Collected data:
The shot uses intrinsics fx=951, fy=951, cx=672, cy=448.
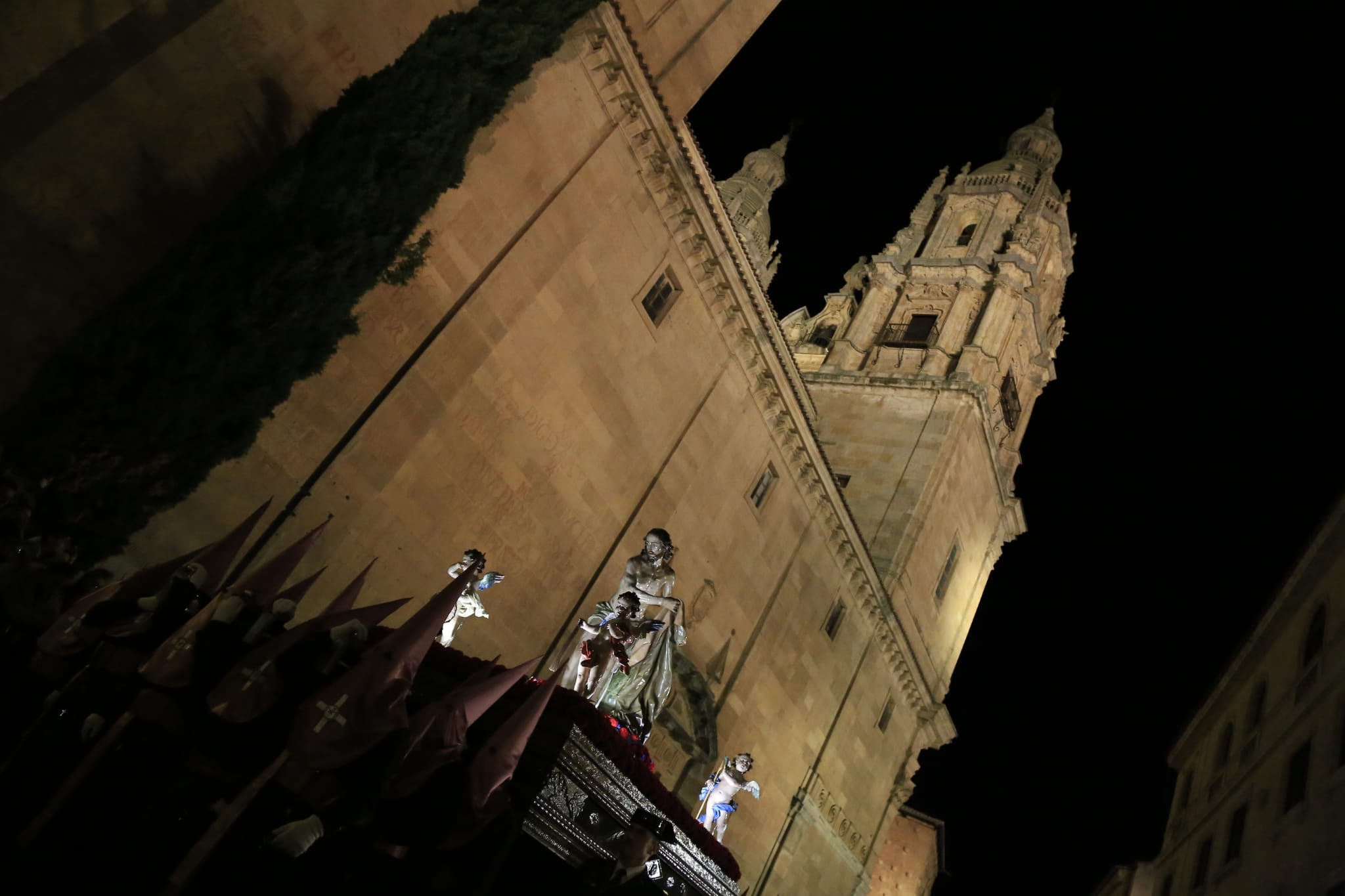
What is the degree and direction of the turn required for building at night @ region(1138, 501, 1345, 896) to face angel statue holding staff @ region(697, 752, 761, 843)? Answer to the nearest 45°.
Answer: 0° — it already faces it

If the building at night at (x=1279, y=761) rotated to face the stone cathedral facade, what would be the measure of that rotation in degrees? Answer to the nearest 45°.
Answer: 0° — it already faces it

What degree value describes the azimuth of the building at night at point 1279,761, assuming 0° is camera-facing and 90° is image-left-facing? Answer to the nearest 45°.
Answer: approximately 45°

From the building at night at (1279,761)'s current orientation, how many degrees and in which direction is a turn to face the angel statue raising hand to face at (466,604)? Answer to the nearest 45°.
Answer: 0° — it already faces it
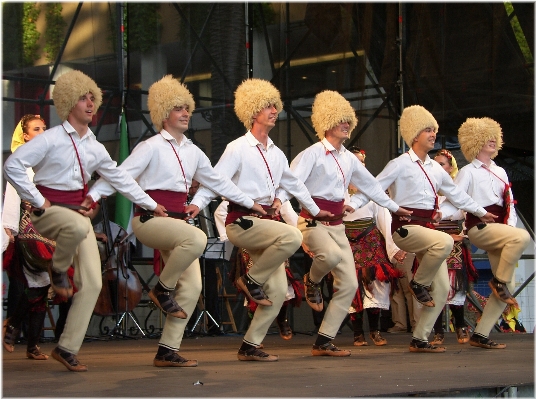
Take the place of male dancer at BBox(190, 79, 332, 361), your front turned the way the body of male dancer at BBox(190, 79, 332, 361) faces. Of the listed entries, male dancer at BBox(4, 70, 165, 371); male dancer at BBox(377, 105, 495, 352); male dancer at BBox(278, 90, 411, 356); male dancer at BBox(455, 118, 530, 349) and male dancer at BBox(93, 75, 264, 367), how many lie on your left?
3

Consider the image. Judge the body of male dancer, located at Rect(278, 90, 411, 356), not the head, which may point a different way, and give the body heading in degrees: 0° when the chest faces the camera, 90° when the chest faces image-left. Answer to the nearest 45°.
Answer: approximately 315°

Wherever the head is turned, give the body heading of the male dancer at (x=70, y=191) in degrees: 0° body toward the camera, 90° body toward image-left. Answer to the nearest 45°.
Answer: approximately 315°

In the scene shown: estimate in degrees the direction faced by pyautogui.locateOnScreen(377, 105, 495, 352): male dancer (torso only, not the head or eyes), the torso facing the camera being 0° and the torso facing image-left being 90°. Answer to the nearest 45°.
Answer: approximately 315°

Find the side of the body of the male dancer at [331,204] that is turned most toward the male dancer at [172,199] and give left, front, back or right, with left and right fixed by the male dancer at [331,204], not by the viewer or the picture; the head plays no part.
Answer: right

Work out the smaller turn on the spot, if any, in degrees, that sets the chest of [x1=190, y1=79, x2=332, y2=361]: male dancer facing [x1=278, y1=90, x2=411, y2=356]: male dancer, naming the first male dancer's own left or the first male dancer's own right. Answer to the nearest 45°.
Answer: approximately 90° to the first male dancer's own left

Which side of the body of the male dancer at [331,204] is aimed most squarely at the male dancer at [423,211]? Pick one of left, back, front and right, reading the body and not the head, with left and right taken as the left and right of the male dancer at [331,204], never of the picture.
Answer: left

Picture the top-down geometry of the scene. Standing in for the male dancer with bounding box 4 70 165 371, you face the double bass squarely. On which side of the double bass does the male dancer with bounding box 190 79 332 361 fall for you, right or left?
right

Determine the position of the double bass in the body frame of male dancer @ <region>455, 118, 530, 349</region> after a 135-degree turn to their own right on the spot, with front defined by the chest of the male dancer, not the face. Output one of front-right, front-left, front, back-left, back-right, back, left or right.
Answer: front

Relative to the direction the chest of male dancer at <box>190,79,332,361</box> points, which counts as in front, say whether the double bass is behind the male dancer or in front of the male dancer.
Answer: behind

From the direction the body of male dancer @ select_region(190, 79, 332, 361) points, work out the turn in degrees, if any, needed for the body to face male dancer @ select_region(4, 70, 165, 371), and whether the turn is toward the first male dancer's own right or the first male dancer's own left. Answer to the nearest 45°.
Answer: approximately 90° to the first male dancer's own right

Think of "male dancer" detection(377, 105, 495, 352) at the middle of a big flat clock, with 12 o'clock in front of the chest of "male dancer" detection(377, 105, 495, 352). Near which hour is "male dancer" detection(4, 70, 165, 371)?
"male dancer" detection(4, 70, 165, 371) is roughly at 3 o'clock from "male dancer" detection(377, 105, 495, 352).
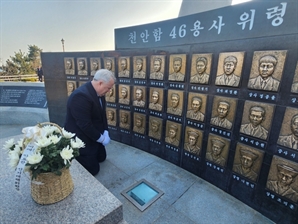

● THE PROBLEM: Copy the whole listing above, but replace "building at night" with "illuminated building" wherever it occurs and keep everything else the same. Omit the pictures.

● SOLUTION:
The shot uses intrinsics fx=951, fy=951, cx=672, cy=448.
What is the degree and direction of the turn required for illuminated building @ region(1138, 501, 1345, 896) to face angel statue holding staff @ region(697, 752, 761, 843)? Answer to the nearest 45°.
Answer: 0° — it already faces it

If the illuminated building at (x=1279, y=761) rotated to face the stone cathedral facade, what would be the measure of that rotation in degrees? Answer to the nearest 45°.
Answer: 0° — it already faces it

What degree value describes the azimuth of the illuminated building at point 1279,761, assuming 0° is camera-facing and 90° is image-left-facing? Answer to the nearest 45°.
Answer: approximately 45°

From the illuminated building at (1279,761)'s current orientation, how many degrees and in which direction is a turn to face the angel statue raising hand to face at (466,604)? Answer to the nearest 45°.
Answer: 0° — it already faces it
Take the place of male dancer at BBox(190, 79, 332, 361), your front turned the way the body of male dancer at BBox(190, 79, 332, 361) faces. Of the listed entries, male dancer at BBox(4, 70, 165, 371); male dancer at BBox(377, 105, 495, 352); male dancer at BBox(278, 90, 411, 356); male dancer at BBox(455, 118, 530, 349) and male dancer at BBox(93, 75, 264, 367), how many lie on your left?
3

Consider the image. Judge the body of male dancer, located at Rect(278, 90, 411, 356), not the head, which may point a different way, and give the body heading in degrees: 0° when the chest faces the camera, 90° when the chest faces image-left. Answer to the nearest 45°.
Answer: approximately 315°

Wherever the head is turned, give the body heading of the male dancer at (x=70, y=191) in degrees: 0° body toward the camera, 90° body toward image-left. Answer to the nearest 45°.
Answer: approximately 315°

In the scene shown: estimate in degrees the direction faced by pyautogui.locateOnScreen(377, 105, 495, 352): male dancer (torso only, not the head or eyes), the torso facing the camera being 0° and the torso facing image-left being 90°. Answer to the nearest 45°.
Answer: approximately 315°

Find the side of the body of the male dancer at [331,204] that is turned most toward the male dancer at [172,199] and give left, front, back or right, with left and right fixed by the male dancer at [331,204], not by the viewer or the picture; the head plays no part.
Answer: right

Work out the smaller turn on the spot, if any, in degrees, that sets the chest of [x1=190, y1=79, x2=332, y2=361]: male dancer facing [x1=278, y1=90, x2=411, y2=356]: male dancer, naming the first male dancer's own left or the first male dancer's own right. Answer to the nearest 45°.
Answer: approximately 90° to the first male dancer's own left

Which side of the body of the male dancer at [331,204] is aimed most squarely at the male dancer at [423,211]? Pick one of left, back, front and right, reading the body and not the head, with left and right taken as the left and right of the male dancer at [331,204], never of the picture.
Answer: left

Picture the top-down geometry of the scene. Standing in for the male dancer with bounding box 4 70 165 371, you face the double bass squarely. On which side of the double bass does the male dancer with bounding box 190 79 332 361 fall for you, right or left?
right

Determine the position of the double bass in the body frame of male dancer @ <region>455, 118, 530, 349</region> after a 135-degree turn to their own right on the spot, with front defined by the chest of the male dancer, not the face. Output one of front-right, front-left, front, back-left, back-right, back, left or right.
Answer: front

Relative to the direction the chest of male dancer at <box>190,79,332,361</box> points, which counts as in front, say whether the double bass is behind the male dancer or in front of the male dancer.
Answer: behind

From the direction the body of male dancer @ select_region(190, 79, 332, 361) points, work out the turn in degrees, if any, needed for the body to face male dancer @ select_region(4, 70, 165, 371), and whether the turn is toward the first male dancer's own right or the first male dancer's own left. Answer to the nearest 45°.
Answer: approximately 90° to the first male dancer's own right

Think of "male dancer" detection(377, 105, 495, 352) at the middle of a big flat clock, with 12 o'clock in front of the chest of "male dancer" detection(377, 105, 495, 352). Near which hour is "male dancer" detection(4, 70, 165, 371)?
"male dancer" detection(4, 70, 165, 371) is roughly at 3 o'clock from "male dancer" detection(377, 105, 495, 352).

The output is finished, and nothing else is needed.